▶ _YOUR TASK_: Reproduce verbatim the lines beginning with the line that contains "相思曲·相别谁知许久, 酬秦山人赠别·谁知卧病不妨禅" and continuing through the line that contains "Reading left to right, extract", both included.

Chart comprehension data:

===============

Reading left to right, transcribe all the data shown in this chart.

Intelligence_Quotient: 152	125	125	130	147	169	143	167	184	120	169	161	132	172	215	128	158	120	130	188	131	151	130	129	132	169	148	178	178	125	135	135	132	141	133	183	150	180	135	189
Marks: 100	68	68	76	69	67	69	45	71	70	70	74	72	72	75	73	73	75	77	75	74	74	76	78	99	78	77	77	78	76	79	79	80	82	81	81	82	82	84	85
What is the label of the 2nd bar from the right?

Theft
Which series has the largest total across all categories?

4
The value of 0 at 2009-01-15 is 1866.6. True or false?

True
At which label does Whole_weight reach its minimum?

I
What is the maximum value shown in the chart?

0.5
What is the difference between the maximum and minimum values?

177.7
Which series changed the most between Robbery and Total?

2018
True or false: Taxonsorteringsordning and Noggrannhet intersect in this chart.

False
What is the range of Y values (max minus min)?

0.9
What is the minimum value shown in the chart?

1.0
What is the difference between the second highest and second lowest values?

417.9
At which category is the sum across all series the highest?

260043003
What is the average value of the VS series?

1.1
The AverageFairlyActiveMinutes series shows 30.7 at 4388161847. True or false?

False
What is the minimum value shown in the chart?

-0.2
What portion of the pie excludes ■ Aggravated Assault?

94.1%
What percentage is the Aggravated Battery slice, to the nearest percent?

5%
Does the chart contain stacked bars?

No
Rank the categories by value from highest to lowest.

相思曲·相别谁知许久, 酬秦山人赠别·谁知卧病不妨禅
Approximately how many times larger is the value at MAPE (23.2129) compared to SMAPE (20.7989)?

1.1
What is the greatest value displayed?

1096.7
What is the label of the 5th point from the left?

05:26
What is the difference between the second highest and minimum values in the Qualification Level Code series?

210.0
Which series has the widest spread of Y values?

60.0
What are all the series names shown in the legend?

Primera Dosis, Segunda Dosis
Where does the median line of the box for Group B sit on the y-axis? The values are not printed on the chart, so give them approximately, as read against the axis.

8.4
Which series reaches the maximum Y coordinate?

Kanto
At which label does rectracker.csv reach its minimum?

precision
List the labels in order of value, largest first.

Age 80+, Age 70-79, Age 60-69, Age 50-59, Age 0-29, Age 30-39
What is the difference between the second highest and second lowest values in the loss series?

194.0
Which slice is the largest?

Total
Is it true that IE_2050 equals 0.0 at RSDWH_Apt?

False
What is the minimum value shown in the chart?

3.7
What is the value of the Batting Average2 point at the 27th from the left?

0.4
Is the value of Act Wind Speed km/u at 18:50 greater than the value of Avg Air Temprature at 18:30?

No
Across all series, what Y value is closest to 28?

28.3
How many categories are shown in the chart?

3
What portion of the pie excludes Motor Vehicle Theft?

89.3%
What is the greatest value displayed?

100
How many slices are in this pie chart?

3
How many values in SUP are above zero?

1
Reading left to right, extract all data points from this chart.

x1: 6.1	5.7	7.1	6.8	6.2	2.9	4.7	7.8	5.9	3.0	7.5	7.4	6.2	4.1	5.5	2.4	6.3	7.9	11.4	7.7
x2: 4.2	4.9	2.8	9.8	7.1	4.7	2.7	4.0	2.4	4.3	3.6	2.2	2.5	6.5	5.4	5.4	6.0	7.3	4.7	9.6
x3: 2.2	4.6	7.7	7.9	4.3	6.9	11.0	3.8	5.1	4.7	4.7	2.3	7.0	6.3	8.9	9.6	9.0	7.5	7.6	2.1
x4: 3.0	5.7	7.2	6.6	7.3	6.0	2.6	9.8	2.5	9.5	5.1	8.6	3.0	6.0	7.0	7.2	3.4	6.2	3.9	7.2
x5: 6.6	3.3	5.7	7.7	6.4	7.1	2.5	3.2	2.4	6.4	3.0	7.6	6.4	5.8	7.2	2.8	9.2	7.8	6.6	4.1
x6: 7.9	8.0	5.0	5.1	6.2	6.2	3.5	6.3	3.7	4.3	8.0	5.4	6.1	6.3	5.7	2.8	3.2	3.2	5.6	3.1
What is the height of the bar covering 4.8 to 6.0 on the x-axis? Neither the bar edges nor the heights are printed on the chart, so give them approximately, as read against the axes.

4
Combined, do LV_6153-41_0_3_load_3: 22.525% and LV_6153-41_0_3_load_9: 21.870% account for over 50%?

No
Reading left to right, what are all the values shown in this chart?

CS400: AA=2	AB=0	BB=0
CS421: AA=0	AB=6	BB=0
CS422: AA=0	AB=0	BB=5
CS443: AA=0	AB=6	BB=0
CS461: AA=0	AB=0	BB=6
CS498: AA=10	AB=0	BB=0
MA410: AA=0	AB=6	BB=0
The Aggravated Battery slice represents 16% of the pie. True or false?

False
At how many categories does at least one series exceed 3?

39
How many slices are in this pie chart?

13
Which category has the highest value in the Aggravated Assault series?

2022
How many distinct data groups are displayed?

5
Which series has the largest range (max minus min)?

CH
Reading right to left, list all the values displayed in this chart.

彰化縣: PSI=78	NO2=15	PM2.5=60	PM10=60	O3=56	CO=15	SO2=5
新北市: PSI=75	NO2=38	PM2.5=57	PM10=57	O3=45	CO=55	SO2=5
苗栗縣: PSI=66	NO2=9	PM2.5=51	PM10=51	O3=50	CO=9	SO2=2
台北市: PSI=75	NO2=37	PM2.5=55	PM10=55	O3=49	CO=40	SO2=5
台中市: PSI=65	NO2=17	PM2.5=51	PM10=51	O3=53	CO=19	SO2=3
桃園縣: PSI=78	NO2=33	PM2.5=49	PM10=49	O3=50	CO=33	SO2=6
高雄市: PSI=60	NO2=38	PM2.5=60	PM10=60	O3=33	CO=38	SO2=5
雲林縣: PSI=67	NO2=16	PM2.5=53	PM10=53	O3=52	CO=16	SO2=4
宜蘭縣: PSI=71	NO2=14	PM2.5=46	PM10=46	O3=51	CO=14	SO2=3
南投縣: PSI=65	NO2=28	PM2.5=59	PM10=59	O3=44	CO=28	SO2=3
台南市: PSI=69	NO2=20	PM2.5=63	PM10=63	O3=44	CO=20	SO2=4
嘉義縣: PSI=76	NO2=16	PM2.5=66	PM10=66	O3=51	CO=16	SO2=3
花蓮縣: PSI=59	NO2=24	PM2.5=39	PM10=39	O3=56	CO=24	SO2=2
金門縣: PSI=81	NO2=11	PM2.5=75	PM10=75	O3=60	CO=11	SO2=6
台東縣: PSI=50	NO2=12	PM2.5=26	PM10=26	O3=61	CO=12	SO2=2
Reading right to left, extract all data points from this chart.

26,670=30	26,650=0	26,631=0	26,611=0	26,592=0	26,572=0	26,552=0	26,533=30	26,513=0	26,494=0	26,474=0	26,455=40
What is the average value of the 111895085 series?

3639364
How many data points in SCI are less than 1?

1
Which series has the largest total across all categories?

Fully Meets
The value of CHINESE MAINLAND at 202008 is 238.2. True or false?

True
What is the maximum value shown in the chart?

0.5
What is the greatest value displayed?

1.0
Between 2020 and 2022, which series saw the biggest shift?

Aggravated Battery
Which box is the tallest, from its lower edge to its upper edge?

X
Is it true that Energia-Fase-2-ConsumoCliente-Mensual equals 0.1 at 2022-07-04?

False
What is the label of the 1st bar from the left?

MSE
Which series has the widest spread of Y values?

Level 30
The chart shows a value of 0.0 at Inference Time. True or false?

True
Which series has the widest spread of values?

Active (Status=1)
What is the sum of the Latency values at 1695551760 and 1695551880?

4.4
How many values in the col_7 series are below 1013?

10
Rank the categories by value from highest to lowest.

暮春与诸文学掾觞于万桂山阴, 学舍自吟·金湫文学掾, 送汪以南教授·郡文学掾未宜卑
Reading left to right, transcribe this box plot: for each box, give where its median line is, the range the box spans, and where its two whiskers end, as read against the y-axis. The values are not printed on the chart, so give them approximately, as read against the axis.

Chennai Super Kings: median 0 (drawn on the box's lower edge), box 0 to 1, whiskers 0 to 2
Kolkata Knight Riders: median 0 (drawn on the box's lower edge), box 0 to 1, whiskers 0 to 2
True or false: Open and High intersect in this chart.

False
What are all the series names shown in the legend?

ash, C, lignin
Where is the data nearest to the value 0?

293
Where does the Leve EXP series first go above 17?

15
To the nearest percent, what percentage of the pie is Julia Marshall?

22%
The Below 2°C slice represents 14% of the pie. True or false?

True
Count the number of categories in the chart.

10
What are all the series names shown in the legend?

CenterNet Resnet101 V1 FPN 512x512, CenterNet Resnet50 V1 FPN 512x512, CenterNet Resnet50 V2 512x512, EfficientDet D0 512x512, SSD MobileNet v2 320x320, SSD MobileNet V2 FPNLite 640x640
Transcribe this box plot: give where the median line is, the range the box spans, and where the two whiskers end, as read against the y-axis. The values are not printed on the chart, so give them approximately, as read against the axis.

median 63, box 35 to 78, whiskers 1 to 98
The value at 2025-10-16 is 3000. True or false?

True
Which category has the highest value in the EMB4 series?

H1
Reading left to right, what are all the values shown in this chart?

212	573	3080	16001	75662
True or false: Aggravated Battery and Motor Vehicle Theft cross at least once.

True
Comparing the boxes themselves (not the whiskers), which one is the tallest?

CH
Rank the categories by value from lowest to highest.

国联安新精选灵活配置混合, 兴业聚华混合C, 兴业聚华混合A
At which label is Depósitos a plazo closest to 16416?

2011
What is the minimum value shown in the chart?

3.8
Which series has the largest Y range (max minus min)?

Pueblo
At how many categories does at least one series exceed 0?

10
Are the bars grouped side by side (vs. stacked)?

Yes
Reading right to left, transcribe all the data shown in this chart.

===============

▶ _RESULT BELOW_:
相思曲·相别谁知许久, 酬秦山人赠别·谁知卧病不妨禅
Approximately how many times larger is the value at MAPE (23.2129) compared to SMAPE (20.7989)?

1.1
What is the greatest value displayed?

1096.7
What is the label of the 5th point from the left?

05:26
What is the difference between the second highest and minimum values in the Qualification Level Code series?

210.0
Which series has the widest spread of Y values?

60.0
What are all the series names shown in the legend?

Primera Dosis, Segunda Dosis
Where does the median line of the box for Group B sit on the y-axis? The values are not printed on the chart, so give them approximately, as read against the axis.

8.4
Which series reaches the maximum Y coordinate?

Kanto
At which label does rectracker.csv reach its minimum?

precision
List the labels in order of value, largest first.

Age 80+, Age 70-79, Age 60-69, Age 50-59, Age 0-29, Age 30-39
What is the difference between the second highest and second lowest values in the loss series?

194.0
Which slice is the largest?

Total
Is it true that IE_2050 equals 0.0 at RSDWH_Apt?

False
What is the minimum value shown in the chart?

3.7
What is the value of the Batting Average2 point at the 27th from the left?

0.4
Is the value of Act Wind Speed km/u at 18:50 greater than the value of Avg Air Temprature at 18:30?

No
Across all series, what Y value is closest to 28?

28.3
How many categories are shown in the chart?

3
What portion of the pie excludes Motor Vehicle Theft?

89.3%
What is the greatest value displayed?

100
How many slices are in this pie chart?

3
How many values in SUP are above zero?

1
Reading left to right, extract all data points from this chart.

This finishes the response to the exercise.